#### TASK TO CARRY OUT:
Reproduce character for character every line of the records from the line containing "火を使わず10分！鶏むね肉入り「トマトときゅう" up to and including the line containing "野菜とささみの香味焼き浸し」".

+===+

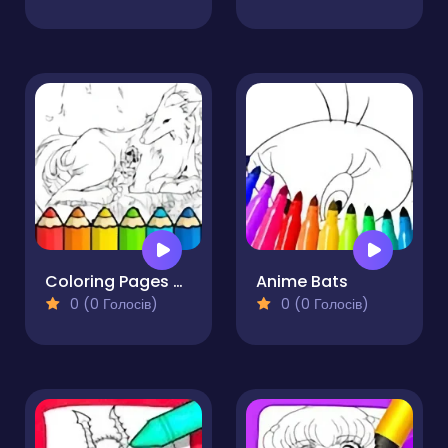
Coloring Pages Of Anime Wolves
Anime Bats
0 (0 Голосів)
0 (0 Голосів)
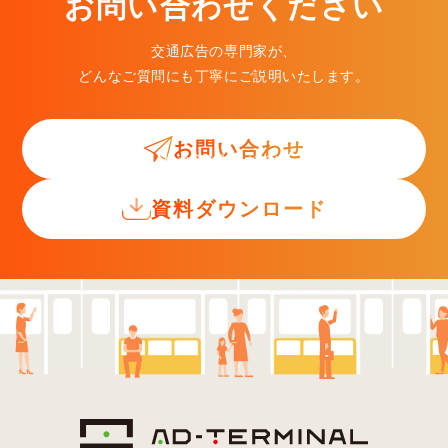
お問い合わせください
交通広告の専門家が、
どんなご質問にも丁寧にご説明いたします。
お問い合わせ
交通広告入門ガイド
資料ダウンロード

+===+

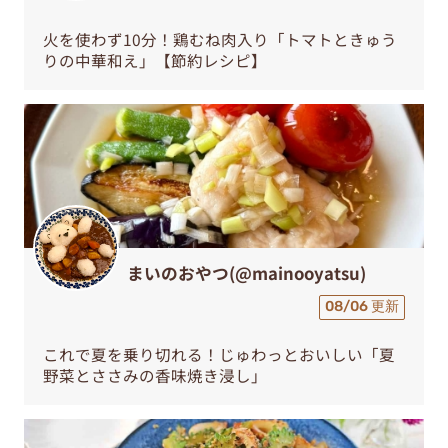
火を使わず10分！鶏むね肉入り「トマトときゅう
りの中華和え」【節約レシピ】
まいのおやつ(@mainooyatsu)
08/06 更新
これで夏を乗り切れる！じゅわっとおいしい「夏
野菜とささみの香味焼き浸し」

+===+

#### TASK RESULT:
火を使わず10分！鶏むね肉入り「トマトときゅう
りの中華和え」【節約レシピ】
まいのおやつ(@mainooyatsu)
08/06 更新
これで夏を乗り切れる！じゅわっとおいしい「夏
野菜とささみの香味焼き浸し」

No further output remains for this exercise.